REQUIREMENT: Reproduce each of the lines below word for word, preserving every character, number, and blank line in its original order.

RECORD EXCERPTS:
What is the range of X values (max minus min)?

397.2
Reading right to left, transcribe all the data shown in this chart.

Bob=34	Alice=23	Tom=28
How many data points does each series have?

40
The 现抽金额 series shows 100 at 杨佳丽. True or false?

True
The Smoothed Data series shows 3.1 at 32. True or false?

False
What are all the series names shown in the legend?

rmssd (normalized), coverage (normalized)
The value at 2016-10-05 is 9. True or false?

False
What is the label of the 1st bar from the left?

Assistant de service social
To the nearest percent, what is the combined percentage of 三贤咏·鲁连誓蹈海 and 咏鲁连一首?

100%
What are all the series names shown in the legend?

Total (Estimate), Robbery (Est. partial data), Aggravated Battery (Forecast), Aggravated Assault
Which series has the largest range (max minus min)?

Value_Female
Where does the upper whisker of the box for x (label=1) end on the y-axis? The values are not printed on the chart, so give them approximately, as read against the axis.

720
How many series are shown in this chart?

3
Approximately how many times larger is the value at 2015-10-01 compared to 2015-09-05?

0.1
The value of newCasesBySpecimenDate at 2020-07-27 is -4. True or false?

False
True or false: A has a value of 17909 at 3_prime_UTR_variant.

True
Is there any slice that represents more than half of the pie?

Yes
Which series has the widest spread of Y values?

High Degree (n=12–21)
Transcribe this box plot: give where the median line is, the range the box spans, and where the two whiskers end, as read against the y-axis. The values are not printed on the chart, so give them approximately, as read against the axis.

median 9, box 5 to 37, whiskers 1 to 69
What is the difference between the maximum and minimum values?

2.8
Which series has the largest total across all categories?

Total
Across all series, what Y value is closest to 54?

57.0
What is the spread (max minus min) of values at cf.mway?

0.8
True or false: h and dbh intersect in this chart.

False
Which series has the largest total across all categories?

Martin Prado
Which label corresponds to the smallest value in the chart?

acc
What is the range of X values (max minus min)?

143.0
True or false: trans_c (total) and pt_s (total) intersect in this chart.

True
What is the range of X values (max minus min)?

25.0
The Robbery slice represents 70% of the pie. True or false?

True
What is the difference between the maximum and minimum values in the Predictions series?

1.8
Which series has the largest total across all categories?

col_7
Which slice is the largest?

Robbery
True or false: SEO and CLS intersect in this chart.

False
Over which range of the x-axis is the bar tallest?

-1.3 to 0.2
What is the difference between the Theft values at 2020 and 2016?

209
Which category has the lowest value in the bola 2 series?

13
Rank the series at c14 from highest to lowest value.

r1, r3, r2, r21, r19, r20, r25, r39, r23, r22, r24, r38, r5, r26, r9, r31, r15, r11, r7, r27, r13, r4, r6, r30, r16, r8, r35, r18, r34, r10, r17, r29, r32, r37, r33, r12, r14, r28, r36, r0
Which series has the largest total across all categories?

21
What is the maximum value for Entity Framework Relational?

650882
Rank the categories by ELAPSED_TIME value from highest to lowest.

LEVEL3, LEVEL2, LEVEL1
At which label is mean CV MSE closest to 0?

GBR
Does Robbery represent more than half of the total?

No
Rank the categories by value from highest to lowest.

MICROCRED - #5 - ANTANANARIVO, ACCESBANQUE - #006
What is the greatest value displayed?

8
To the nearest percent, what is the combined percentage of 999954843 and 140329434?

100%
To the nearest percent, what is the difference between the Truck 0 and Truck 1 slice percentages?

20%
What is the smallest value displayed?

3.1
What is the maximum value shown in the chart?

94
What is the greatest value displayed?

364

TASK RESPONSE:
What is the range of X values (max minus min)?

397.2
Reading right to left, transcribe all the data shown in this chart.

Bob=34	Alice=23	Tom=28
How many data points does each series have?

40
The 现抽金额 series shows 100 at 杨佳丽. True or false?

True
The Smoothed Data series shows 3.1 at 32. True or false?

False
What are all the series names shown in the legend?

rmssd (normalized), coverage (normalized)
The value at 2016-10-05 is 9. True or false?

False
What is the label of the 1st bar from the left?

Assistant de service social
To the nearest percent, what is the combined percentage of 三贤咏·鲁连誓蹈海 and 咏鲁连一首?

100%
What are all the series names shown in the legend?

Total (Estimate), Robbery (Est. partial data), Aggravated Battery (Forecast), Aggravated Assault
Which series has the largest range (max minus min)?

Value_Female
Where does the upper whisker of the box for x (label=1) end on the y-axis? The values are not printed on the chart, so give them approximately, as read against the axis.

720
How many series are shown in this chart?

3
Approximately how many times larger is the value at 2015-10-01 compared to 2015-09-05?

0.1
The value of newCasesBySpecimenDate at 2020-07-27 is -4. True or false?

False
True or false: A has a value of 17909 at 3_prime_UTR_variant.

True
Is there any slice that represents more than half of the pie?

Yes
Which series has the widest spread of Y values?

High Degree (n=12–21)
Transcribe this box plot: give where the median line is, the range the box spans, and where the two whiskers end, as read against the y-axis. The values are not printed on the chart, so give them approximately, as read against the axis.

median 9, box 5 to 37, whiskers 1 to 69
What is the difference between the maximum and minimum values?

2.8
Which series has the largest total across all categories?

Total
Across all series, what Y value is closest to 54?

57.0
What is the spread (max minus min) of values at cf.mway?

0.8
True or false: h and dbh intersect in this chart.

False
Which series has the largest total across all categories?

Martin Prado
Which label corresponds to the smallest value in the chart?

acc
What is the range of X values (max minus min)?

143.0
True or false: trans_c (total) and pt_s (total) intersect in this chart.

True
What is the range of X values (max minus min)?

25.0
The Robbery slice represents 70% of the pie. True or false?

True
What is the difference between the maximum and minimum values in the Predictions series?

1.8
Which series has the largest total across all categories?

col_7
Which slice is the largest?

Robbery
True or false: SEO and CLS intersect in this chart.

False
Over which range of the x-axis is the bar tallest?

-1.3 to 0.2
What is the difference between the Theft values at 2020 and 2016?

209
Which category has the lowest value in the bola 2 series?

13
Rank the series at c14 from highest to lowest value.

r1, r3, r2, r21, r19, r20, r25, r39, r23, r22, r24, r38, r5, r26, r9, r31, r15, r11, r7, r27, r13, r4, r6, r30, r16, r8, r35, r18, r34, r10, r17, r29, r32, r37, r33, r12, r14, r28, r36, r0
Which series has the largest total across all categories?

21
What is the maximum value for Entity Framework Relational?

650882
Rank the categories by ELAPSED_TIME value from highest to lowest.

LEVEL3, LEVEL2, LEVEL1
At which label is mean CV MSE closest to 0?

GBR
Does Robbery represent more than half of the total?

No
Rank the categories by value from highest to lowest.

MICROCRED - #5 - ANTANANARIVO, ACCESBANQUE - #006
What is the greatest value displayed?

8
To the nearest percent, what is the combined percentage of 999954843 and 140329434?

100%
To the nearest percent, what is the difference between the Truck 0 and Truck 1 slice percentages?

20%
What is the smallest value displayed?

3.1
What is the maximum value shown in the chart?

94
What is the greatest value displayed?

364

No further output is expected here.